Les investigations complémentaires menées lors de la troisième année d’étude ont dans un premier temps permis de mieux caractériser la qualité des eaux souterraines sur le territoire du SAGE Leyre. Dans un premier temps, 52 points d’eau (45 puits ou forages et 7 sections de cours d’eau) ont fait l’objet de prélèvements. Outre les paramètres physico-chimiques classiques (température, pH, conductivité), les dosages ont porté (au moyen de kits portatifs) sur le fer, le calcium, les chlorures, les nitrates et les sulfates (cf. figure 4). A la vue des résultats, 5 points d’eau (4 puits et forages et un prélèvement effectué dans l’Eyre) ont fait l’objet d’analyses complètes.
Au final, il apparaît que sur le territoire du SAGE Leyre, les eaux souterraines se caractérisent par des pH acides et de faibles conductivités et les eaux superficielles, par des pH proches de la neutralité et des conductivités similaires à celles des eaux souterraines, ce qui laisse envisager une bonne connexion entre la nappe et le cours d’eau. La contamination des eaux par les nitrates est modérée (teneurs moyennes respectives de 5,1 et 3,8 mg/l dans les eaux superficielles et souterraines et teneur maximale inférieure à 35 mg/l sur les 52 échantillons). Aucune trace de produits organiques (sur les 38 espèces recherchées) n’a été détectée sur les 4 puits et forages ayant fait l’objet d’analyses complètes. De la bentazone (herbicide) a par contre été détectée sur le prélèvement d’eau superficielle (0,027 µg/l).

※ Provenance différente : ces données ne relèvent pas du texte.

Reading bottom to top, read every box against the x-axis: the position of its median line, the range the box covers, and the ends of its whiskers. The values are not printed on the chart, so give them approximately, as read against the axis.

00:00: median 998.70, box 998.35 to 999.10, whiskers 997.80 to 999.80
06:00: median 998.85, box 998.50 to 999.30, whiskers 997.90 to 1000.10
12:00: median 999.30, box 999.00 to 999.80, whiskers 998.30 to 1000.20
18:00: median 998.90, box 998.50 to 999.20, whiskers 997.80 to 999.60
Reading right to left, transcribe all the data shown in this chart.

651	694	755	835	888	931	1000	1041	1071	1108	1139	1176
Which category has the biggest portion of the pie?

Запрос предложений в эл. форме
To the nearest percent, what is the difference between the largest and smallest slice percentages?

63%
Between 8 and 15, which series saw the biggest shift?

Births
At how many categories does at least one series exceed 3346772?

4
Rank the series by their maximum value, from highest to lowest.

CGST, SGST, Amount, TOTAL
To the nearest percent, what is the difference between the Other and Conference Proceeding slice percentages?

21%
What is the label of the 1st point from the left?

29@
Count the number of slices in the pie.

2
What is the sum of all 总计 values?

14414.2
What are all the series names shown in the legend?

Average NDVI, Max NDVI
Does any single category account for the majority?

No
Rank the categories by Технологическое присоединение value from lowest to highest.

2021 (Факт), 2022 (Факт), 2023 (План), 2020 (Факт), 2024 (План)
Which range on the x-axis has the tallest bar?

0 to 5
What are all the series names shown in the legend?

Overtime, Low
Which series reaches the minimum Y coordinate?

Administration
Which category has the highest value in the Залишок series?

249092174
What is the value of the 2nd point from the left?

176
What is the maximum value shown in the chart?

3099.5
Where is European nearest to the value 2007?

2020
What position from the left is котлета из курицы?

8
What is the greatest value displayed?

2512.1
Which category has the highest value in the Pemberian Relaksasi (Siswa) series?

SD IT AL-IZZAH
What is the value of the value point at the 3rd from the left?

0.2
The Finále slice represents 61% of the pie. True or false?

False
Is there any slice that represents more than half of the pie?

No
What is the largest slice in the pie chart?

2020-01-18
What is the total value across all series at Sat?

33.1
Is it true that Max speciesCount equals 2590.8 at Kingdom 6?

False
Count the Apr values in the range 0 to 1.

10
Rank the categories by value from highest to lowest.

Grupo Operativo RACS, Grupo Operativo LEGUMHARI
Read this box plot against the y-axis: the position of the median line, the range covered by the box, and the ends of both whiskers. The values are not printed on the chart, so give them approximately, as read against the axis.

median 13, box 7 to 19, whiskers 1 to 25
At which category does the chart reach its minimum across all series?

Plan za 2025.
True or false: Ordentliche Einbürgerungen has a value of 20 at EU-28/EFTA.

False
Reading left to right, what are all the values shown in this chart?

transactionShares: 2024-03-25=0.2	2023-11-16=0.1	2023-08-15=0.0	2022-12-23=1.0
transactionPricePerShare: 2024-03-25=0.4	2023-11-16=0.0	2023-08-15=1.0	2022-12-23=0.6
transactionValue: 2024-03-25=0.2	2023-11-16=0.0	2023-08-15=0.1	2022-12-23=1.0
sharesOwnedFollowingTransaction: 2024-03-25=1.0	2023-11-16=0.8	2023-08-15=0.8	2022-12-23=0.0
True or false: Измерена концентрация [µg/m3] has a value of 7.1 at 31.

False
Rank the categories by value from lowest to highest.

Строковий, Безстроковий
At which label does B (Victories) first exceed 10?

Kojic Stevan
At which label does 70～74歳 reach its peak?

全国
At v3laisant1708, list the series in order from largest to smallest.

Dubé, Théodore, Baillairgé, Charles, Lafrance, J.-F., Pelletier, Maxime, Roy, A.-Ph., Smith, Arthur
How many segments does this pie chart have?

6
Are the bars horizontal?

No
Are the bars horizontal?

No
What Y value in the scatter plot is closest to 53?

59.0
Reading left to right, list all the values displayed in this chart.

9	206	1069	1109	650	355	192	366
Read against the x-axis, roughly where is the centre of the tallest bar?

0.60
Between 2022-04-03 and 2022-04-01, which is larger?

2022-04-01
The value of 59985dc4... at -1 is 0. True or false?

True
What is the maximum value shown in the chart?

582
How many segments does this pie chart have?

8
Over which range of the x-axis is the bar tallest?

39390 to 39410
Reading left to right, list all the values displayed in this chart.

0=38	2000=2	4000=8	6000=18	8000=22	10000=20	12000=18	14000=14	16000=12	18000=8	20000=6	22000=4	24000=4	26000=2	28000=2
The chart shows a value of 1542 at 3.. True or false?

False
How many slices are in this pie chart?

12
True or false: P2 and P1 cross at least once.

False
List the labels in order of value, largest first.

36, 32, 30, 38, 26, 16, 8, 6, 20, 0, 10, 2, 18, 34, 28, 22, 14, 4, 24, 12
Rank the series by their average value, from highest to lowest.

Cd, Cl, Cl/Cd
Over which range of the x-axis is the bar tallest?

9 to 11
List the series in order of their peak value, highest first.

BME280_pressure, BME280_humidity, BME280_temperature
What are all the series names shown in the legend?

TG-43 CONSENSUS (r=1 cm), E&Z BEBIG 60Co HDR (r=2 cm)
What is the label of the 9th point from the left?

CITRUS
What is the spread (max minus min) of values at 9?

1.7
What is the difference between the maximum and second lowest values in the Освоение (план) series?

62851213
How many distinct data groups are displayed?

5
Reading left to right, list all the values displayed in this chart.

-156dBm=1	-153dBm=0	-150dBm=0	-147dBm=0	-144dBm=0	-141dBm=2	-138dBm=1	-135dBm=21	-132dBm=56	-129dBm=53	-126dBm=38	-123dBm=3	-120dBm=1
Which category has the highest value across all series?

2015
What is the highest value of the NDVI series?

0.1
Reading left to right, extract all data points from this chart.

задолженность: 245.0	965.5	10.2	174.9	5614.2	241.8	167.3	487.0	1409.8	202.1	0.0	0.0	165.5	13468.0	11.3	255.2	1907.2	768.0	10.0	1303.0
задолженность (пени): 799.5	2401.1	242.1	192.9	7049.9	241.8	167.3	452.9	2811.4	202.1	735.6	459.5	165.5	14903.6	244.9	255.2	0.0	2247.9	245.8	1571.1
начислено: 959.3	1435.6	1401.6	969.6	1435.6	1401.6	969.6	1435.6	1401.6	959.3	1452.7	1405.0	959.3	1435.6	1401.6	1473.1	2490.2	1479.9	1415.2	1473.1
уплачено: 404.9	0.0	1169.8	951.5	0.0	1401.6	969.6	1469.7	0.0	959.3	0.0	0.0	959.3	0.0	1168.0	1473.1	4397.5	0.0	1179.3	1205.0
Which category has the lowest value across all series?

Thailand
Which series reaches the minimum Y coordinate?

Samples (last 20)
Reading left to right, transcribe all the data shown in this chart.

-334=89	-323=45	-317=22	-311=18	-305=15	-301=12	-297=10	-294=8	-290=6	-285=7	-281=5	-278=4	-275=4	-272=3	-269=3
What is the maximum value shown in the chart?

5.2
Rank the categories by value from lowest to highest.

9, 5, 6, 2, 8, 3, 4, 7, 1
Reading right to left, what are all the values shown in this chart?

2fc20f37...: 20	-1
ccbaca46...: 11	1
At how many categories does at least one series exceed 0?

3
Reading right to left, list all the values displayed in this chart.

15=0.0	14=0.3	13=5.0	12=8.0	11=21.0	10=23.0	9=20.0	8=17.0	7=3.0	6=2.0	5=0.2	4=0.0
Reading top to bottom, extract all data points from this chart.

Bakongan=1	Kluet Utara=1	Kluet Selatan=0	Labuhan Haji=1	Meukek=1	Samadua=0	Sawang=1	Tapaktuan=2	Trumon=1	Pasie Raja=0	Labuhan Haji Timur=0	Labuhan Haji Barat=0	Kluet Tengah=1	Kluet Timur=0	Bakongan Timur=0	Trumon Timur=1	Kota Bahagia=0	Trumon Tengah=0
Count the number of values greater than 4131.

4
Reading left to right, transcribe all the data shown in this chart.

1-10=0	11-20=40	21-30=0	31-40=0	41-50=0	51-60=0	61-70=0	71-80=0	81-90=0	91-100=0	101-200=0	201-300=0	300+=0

- Figure 4 : pH, conductivités et teneurs en nitrates mesurés sur le territoire du SAGE Leyre en août 2010
Sur les territoires des SAGE « Lacs médocains » et « Born-et-Buch », les investigations ont consisté à acquérir de nouvelles données piézométriques (niveaux d’eau), hydrométriques (débits) et hydrodynamiques (transmissivités et coefficients d’emmagasinement ). Elles ont mis en évidence :
- une stabilité des modalités d’écoulement dans le temps et les directions avec des isopièzes quasi similaires à celles tracées dans les années 1960. L’écoulement global des nappes se fait d’est en ouest et contribue largement à l’alimentation des lacs. Le battement des nappes est, quant à lui, relativement faible (1,5 m au maximum) (cf. figure 5),
- des rapports entre débits de hautes eaux et de basses eaux très différents d’une section à l’autre (impact des prélèvements effectués à proximité de certaines crastes ?) ainsi qu’un débit spécifique plus important sur le territoire du SAGE « Born-et-Buch » que sur le territoire du SAGE « Lacs médocains » (impact de l’agencement des formations géologiques ?),
- des transmissivités variant dans un rapport de 1 à 12 et des coefficients d’emmagasinement variant dans un rapport de 1 à 16 sur le territoire du SAGE « Lacs médocains » alors que sur le territoire du SAGE « Born-et-Buch », les paramètres hydrodynamiques ne varient que dans un rapport de 1 à 3.
4. Conclusion
Les 2 années d’étude 2012 et 2013 seront consacrées à la poursuite de l’acquisition de données sur les territoires des SAGE « Lacs médocains » et « Born-et-Buch » dans l’objectif de mieux comprendre le fonctionnement des hydrosystèmes au moyen de modèles maillés. D’autres thématiques comme la comparaison des teneurs en phosphore des eaux superficielles et souterraines, les risques de contamination de la nappe et des lacs par les rejets de STEP ou les risques d’inondation par remontée de nappe seront aussi abordées pour répondre aux besoins spécifiques des SAGE.